Appeals Courts May Soon Tackle Key Issue in Failed-Bank Suits

WASHINGTON — Although the Federal Deposit Insurance Corp.'s failed-bank suits have not yet gone to trial, a key issue in many of them may soon be taken up by appeals courts, which could have a large impact on the agency's lawsuits.

A common defense for officers and directors in FDIC cases is the "business-judgment rule," which shields business decisions that seemed prudent but later had harmful results.

But the scope of various business-judgment rules — which are established by state laws — are still being debated, and parties in at least two cases are looking to appeals courts for possible help in setting the ground rules.

"It's not surprising at all that they want to go to the appeals court immediately to get a ruling on the extent of protection that the business-judgment rule provides, because it's central to determining the viability of many claims," said Christopher Bruner, a law professor at Washington and Lee University in Lexington, Va. "The bottom line is that this is a very unsettled question, by and large."

In California, lawyers for former IndyMac Bank chief executive Michael Perry are waiting for the Ninth Circuit Court of Appeals to decide if it will hear their case for overturning a lower-court ruling. The lower-court judge had said the FDIC's claim against Perry could proceed — ruling that California's business-judgment rule only protects board members but not executives — but agreed to suspend the case as Perry sought an appeal.

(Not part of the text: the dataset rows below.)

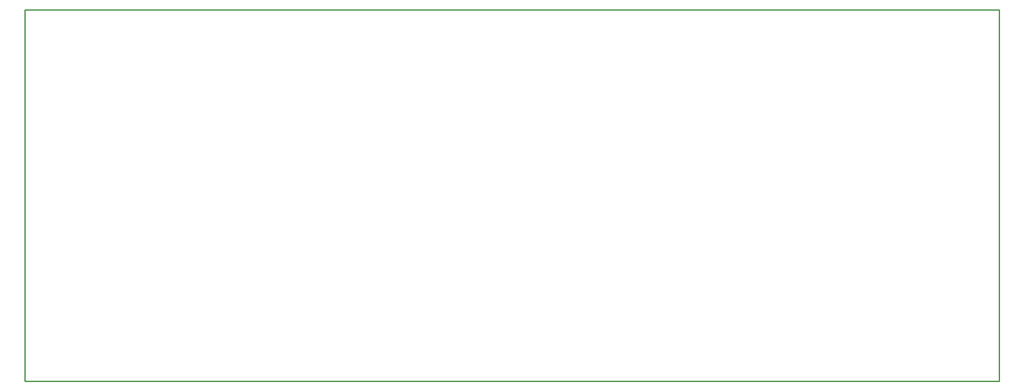
<source format=gbr>
G04 EAGLE Gerber RS-274X export*
G75*
%MOMM*%
%FSLAX34Y34*%
%LPD*%
%IN*%
%IPPOS*%
%AMOC8*
5,1,8,0,0,1.08239X$1,22.5*%
G01*
%ADD10C,0.254000*%


D10*
X0Y0D02*
X1927100Y0D01*
X1927100Y736500D01*
X0Y736500D01*
X0Y0D01*
M02*

</source>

In a separate case, the FDIC wants a reversal of a Georgia court's ruling that the agency cannot bring simple negligence claims against the former leaders of Integrity Bank. The judge in that case said the state's business-judgment rule protects the defendants, but the FDIC has asked the judge either to reconsider or, alternatively, allow the agency to appeal the decision to the Eleventh Circuit Court of Appeals.

While the treatment of business judgment rules tends to vary somewhat by state, Bruner said, an appeals court can "have a role in helping us understand what the business judgment rule protects in that given state."

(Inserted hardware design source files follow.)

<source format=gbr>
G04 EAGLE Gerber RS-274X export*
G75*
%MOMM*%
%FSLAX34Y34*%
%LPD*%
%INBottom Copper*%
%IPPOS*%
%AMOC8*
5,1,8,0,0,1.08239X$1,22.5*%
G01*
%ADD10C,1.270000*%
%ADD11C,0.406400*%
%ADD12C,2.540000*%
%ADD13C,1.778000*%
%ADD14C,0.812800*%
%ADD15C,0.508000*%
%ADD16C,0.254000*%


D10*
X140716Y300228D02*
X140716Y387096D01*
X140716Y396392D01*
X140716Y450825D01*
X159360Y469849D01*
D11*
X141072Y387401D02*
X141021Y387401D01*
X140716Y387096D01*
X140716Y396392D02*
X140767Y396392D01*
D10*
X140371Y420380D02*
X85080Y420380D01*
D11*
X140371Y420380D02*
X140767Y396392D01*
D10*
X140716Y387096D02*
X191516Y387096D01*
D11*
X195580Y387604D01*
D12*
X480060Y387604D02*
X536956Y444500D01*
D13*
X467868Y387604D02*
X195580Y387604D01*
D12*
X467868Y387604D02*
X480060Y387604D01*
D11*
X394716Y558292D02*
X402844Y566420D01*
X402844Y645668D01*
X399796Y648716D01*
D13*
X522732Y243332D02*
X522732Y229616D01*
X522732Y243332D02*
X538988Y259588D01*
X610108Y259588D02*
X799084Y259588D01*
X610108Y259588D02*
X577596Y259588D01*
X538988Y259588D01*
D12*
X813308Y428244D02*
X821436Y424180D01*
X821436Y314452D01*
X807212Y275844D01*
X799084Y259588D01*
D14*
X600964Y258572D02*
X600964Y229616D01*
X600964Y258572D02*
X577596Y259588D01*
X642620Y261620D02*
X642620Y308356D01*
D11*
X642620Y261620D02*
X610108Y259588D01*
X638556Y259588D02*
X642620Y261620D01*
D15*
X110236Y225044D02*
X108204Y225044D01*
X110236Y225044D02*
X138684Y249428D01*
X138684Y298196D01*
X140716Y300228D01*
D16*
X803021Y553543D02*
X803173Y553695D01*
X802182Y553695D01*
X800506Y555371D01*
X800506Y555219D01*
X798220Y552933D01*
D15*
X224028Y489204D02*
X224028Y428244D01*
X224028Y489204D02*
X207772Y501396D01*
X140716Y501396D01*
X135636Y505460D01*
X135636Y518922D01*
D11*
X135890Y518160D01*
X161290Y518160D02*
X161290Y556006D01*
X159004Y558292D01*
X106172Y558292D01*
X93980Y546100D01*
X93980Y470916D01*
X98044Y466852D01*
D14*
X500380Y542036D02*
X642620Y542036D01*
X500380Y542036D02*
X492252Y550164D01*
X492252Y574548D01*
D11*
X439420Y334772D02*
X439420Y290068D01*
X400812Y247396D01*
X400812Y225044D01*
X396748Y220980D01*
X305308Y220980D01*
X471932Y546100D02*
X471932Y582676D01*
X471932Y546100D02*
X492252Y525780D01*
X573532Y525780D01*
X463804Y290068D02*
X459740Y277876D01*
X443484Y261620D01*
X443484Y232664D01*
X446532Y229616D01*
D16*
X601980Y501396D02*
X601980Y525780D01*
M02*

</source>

Yet this legal maneuvering is all transpiring even before any of the FDIC's nearly 30 failed-bank lawsuits stemming from the crisis have reached the trial phase. (The agency has settled in some of the cases.)

Some observers noted that in certain circumstances the outcome of whether a former manager can use the business-judgment rule has limited impact. That is because the FDIC can also allege "gross negligence", meaning someone was outright reckless in running the bank. That more serious claim is tougher to prove, but not limited by business-judgment rules. (The judge in the Integrity case said the FDIC can still pursue "gross negligence" claims against the bank's managers.)

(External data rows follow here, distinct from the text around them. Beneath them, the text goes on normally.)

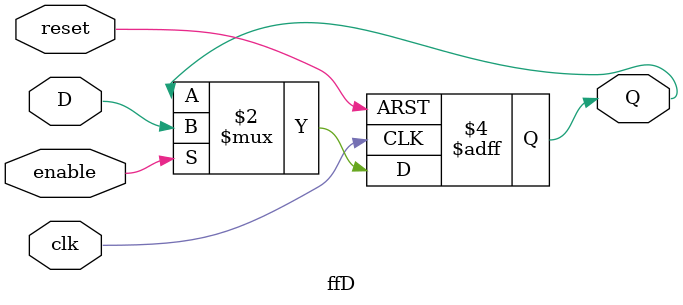
<source format=v>

module ffD(input clk, reset, enable, input D, output reg Q);

    always @(posedge clk, posedge reset) begin
      //Hacemos que el reset haga Q = 0
      if (reset) begin
        Q <= 0;
        end
      //Hacemos que el Enable funcione
      else if (enable) begin
        Q <= D;
        end
    end //Always
endmodule

</source>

"All of these cases are at the beginning points. Some claims are made no matter what," said Theodore Sawicki, a partner at Alston & Bird in Atlanta, which has defended several failed-bank clients in FDIC cases. "The FDIC makes claims for gross negligence as well as negligence in virtually all the cases. So a case is going to go forward on the merits most likely."

But Henry Turner, the managing member of Turner Law Offices LLC in Decatur, Ga., said any further judicial decisions in the Integrity case regarding the business-judgment rule would have broad effects in Georgia, which since the mortgage debacle has had more failures than any other state. Six other FDIC lawsuits over the failure of Georgia institutions are pending.

The FDIC is "trying to head this off at the pass," Turner said. "Georgia is the epicenter for bank failures. … So the FDIC very predictably when they got that adverse [Integrity Bank] ruling — they're not just going to cave in and say, 'O.k., we'll accept this,' particularly when they have a number of other cases right down the hall from them here in the northern district of Georgia."

But Sawicki said the federal appeals court may shy from cases involving questions about state-specific rules.

"These are all questions of state law. I would expect that the Eleventh Circuit would be loath to take one of these because they'd be asking to decide state law," he said. "Alternatively, what they would do is certify the question to the Georgia Supreme Court."